When this regularity was observed, apparent motion experiments were conducted using small and unchanging stimuli that had little spatial extent/form and instead could be characterized as point sources. When the two samples are individual points rather than extended contours, the number of geometric transformations which are possible become greatly reduced. A point in space can only be moved to a new location (isometric) or it can be split into two points (non-topological). Similarly, a point in time can be moved to a new time, or split into two events. Stimuli which have limited and unchanging duration from one sample to the next can be viewed as a point sources for time, also like many apparent motion situations. The simple two-dimensional apparent motion case where time is one dimension, space is also one dimension (i.e. the stimulus at time 1 is constrained to change position only along the horizontal for time 2), and the stimuli are points sources in space and time, is shown in Figure 4. The samples at time 1 and time 2 are localized on the graph as points and the change in space and time are shown with dotted lines. Thus, each apparent motion situation is represented as a square. Due to the restrictions on keeping the extent of the stimulus the same in space and in time, what remains are the following geometric transformations.

If the square [shown as 1a-2a] is picked up and moved elsewhere, that is an isometric transformation which should be largely innocuous. That is, if the apparent motion displays are moved to a different part of the room, this change should have minimal effect on the quality of apparent motion (translations along x); if the experiment is begun early or later, that too should not affect the strength of the phenomenon (translations along y), nor should any combination of the two translations [the 3 isometric transformations shown as the 3 squares 1b-2b]. These transformations are typically not conducted as experimental manipulations because they are expected to be largely uninfluential, as they are in the geometric analysis as well. If the square is stretched, then the different conditions that constitute Korte's third law can be seen. If the spatial separation is increased, but not the temporal separation [shown as the rectangle 1d-2d], this should disrupt optimal apparent motion more than if both separations are increased (equally) [shown as square 1c-2c]. This is what is expected; the former is an affine transformation (the square became a rectangle) which is a more radical transformation and less like the original than the latter transformation, which is a similarity transformation (the square became a different size square). Korte's law doesn't specify that space and time be altered *equally* but this presumably reflects the difficulty of independently equating units of space and time. The closer one can get to equal shifts, the better optimal motion will be maintained under spatial and temporal separation shifts.
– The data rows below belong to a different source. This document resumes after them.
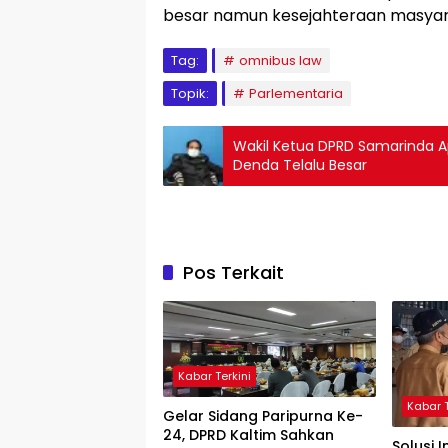
besar namun kesejahteraan masyara
Tag:
omnibus law
Topik:
Parlementaria
Wakil Ketua DPRD Samarinda Ap
Denda Telalu Besar
Pos Terkait
Kabar Terkini
Kabar T
Gelar Sidang Paripurna Ke-
24, DPRD Kaltim Sahkan
Solusi I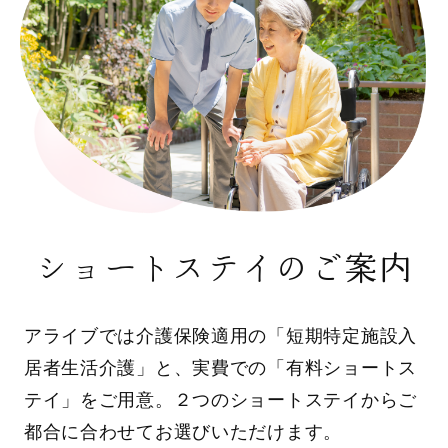
ショートステイのご案内
アライブでは介護保険適用の「短期特定施設入
居者生活介護」と、実費での「有料ショートス
テイ」をご用意。２つのショートステイからご
都合に合わせてお選びいただけます。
This example demonstrates that a classic law can be considered a subset of this more general framework. In addition, it shows the geometric hierarchy can encompass the limiting cases of points rather than forms and provides a framework for understanding "spatial-temporal" properties as well as the more "form" based ones. Finally, it also points to extensions of the hierarchy where time and space are analyzed in the same hierarchy.